Though EVs don’t use gas, tactics such as lightening the load, maintaining proper tire pressure and planning out routes can help maximize their overall range and efficiency. Hybrids can use all eight tips.

What is the one top tip for people looking for instant results?

Watching your instant MPG display engenders instantaneous behavior modification. This one thing usually makes you 10-15% more fuel efficient in a matter of days of noticing how your behavior changes consumption.

Making It Stick: Your 30-Day Challenge

Knowledge without action changes nothing. Here’s your guide to cementing these fuel-saving habits. Start with just a few pieces and slowly add more.

Week 1: Check tire pressure and remove extra weight. These are one-time efforts, with lasting effects.

Week 2: Practice pulse and glide technique, plus look up alternate routes for the routes you frequently drive.

Week 3: Learn to use your fuel economy display and don’t idle for no reason.

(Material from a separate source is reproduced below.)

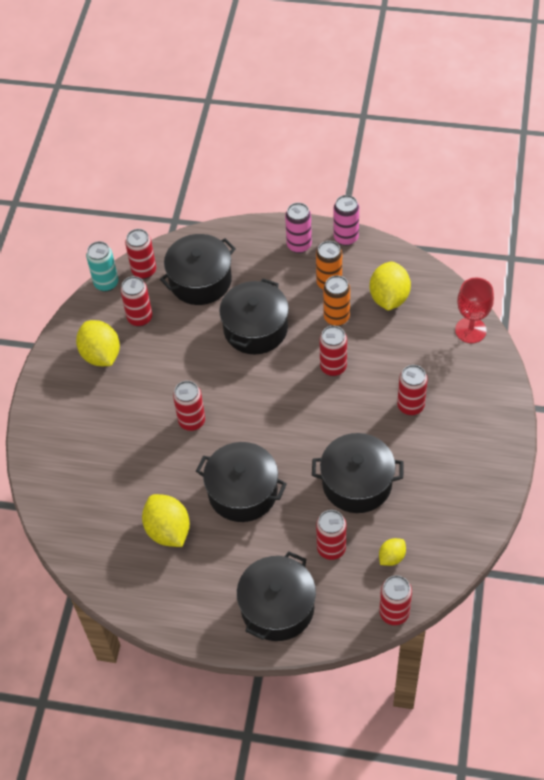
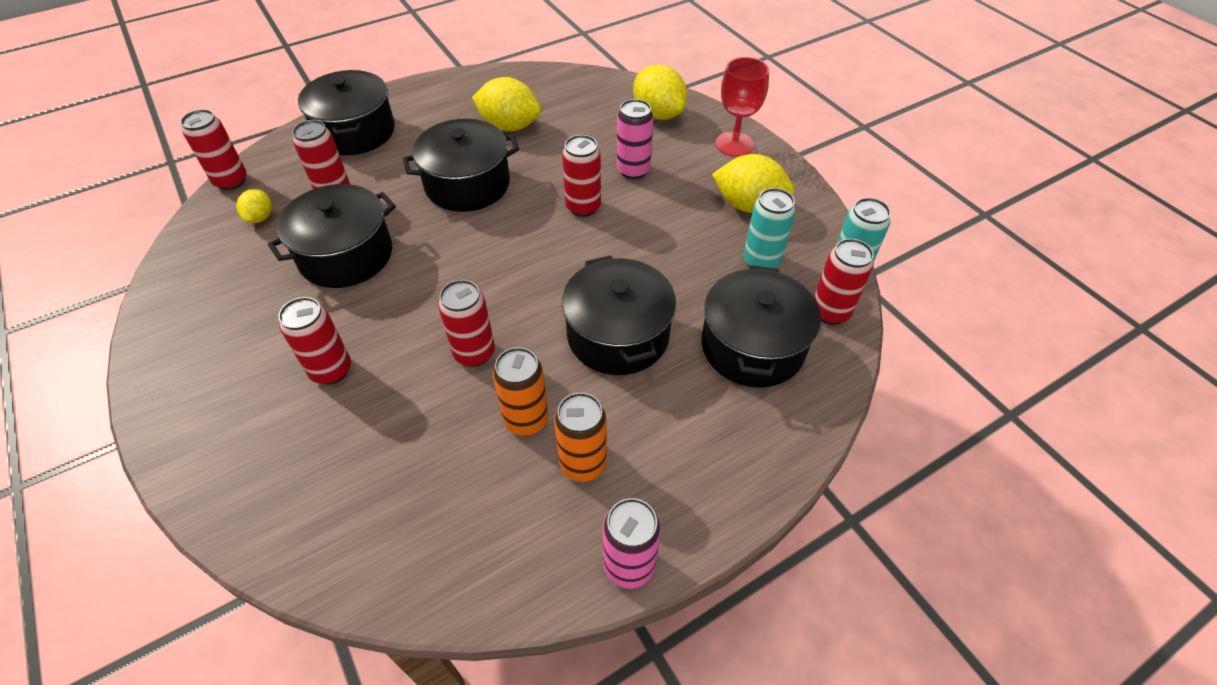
camera: 135 degrees right, 5 degrees down
(140, 318) = (761, 261): red can -> turquoise can
(299, 245) = (686, 494): pink can -> pink can (633, 170)
(389, 298) = (471, 505): yellow lemon -> yellow lemon (658, 114)
(470, 330) = (297, 541): red goblet -> red goblet (734, 144)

Week 4: Add cruise control tactics and safe drafting on the highway to your work commute.

By the end of 30 days these become second nature to you. You will be a more efficient driver, without even trying.

The Bottom Line

Your family car doesn’t have to become a money pit. These eight secret tips to save fuel do work—and they’re effective because they target the issues that are actually causing you to use too much petrol or diesel.

You won’t save money by driving 10 miles per hour below the speed limit or never turning on your air conditioning. The real savings will come via knowing what your car is and making decisions that go along with its efficiency.

Choose just one or two of these techniques to try today. Add some more as they become habit. Monitor your progress and see your fuel bill tumble every month.

Then you can use that money to spend on what your family actually needs, instead of having it all vanish into your gas tank. That is the true payoff for smarter driving.

You’re about to get filled up again. Make these changes now, and you’ll soon see yourself filling up less often—and keeping more of your money in your pocket to spend on the things that truly matter.